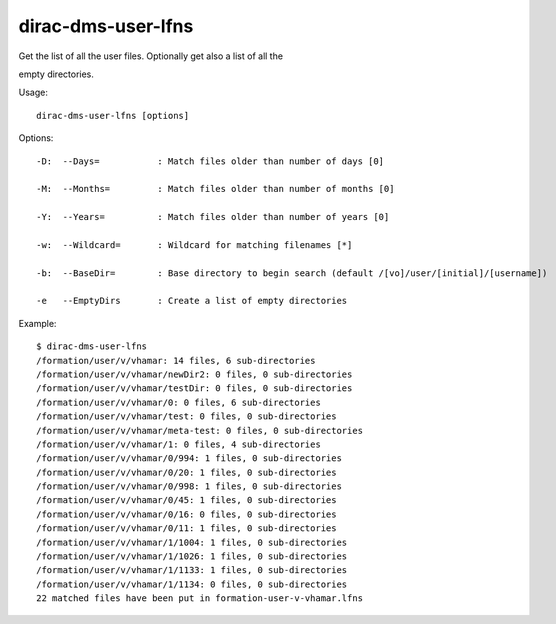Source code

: ==========================
dirac-dms-user-lfns
==========================

Get the list of all the user files. Optionally get also a list of all the

empty directories.

Usage::

   dirac-dms-user-lfns [options]

 

 

Options::

  -D:  --Days=           : Match files older than number of days [0] 

  -M:  --Months=         : Match files older than number of months [0] 

  -Y:  --Years=          : Match files older than number of years [0] 

  -w:  --Wildcard=       : Wildcard for matching filenames [*] 

  -b:  --BaseDir=        : Base directory to begin search (default /[vo]/user/[initial]/[username]) 

  -e   --EmptyDirs       : Create a list of empty directories 

Example::

  $ dirac-dms-user-lfns
  /formation/user/v/vhamar: 14 files, 6 sub-directories
  /formation/user/v/vhamar/newDir2: 0 files, 0 sub-directories
  /formation/user/v/vhamar/testDir: 0 files, 0 sub-directories
  /formation/user/v/vhamar/0: 0 files, 6 sub-directories
  /formation/user/v/vhamar/test: 0 files, 0 sub-directories
  /formation/user/v/vhamar/meta-test: 0 files, 0 sub-directories
  /formation/user/v/vhamar/1: 0 files, 4 sub-directories
  /formation/user/v/vhamar/0/994: 1 files, 0 sub-directories
  /formation/user/v/vhamar/0/20: 1 files, 0 sub-directories
  /formation/user/v/vhamar/0/998: 1 files, 0 sub-directories
  /formation/user/v/vhamar/0/45: 1 files, 0 sub-directories
  /formation/user/v/vhamar/0/16: 0 files, 0 sub-directories
  /formation/user/v/vhamar/0/11: 1 files, 0 sub-directories
  /formation/user/v/vhamar/1/1004: 1 files, 0 sub-directories
  /formation/user/v/vhamar/1/1026: 1 files, 0 sub-directories
  /formation/user/v/vhamar/1/1133: 1 files, 0 sub-directories
  /formation/user/v/vhamar/1/1134: 0 files, 0 sub-directories
  22 matched files have been put in formation-user-v-vhamar.lfns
════════════════
*WHAT NEEDS TO BE DONE*: Repeat exactly the lines from the first line of the records above through the line containing "search (default /[vo]/user/[initial]/[username])", leaving out the pictures.

*COMPLETED TASK*:
Source code

: ==========================
dirac-dms-user-lfns
==========================

Get the list of all the user files. Optionally get also a list of all the

empty directories.

Usage::

   dirac-dms-user-lfns [options]

 

 

Options::

  -D:  --Days=           : Match files older than number of days [0] 

  -M:  --Months=         : Match files older than number of months [0] 

  -Y:  --Years=          : Match files older than number of years [0] 

  -w:  --Wildcard=       : Wildcard for matching filenames [*] 

  -b:  --BaseDir=        : Base directory to begin search (default /[vo]/user/[initial]/[username]) 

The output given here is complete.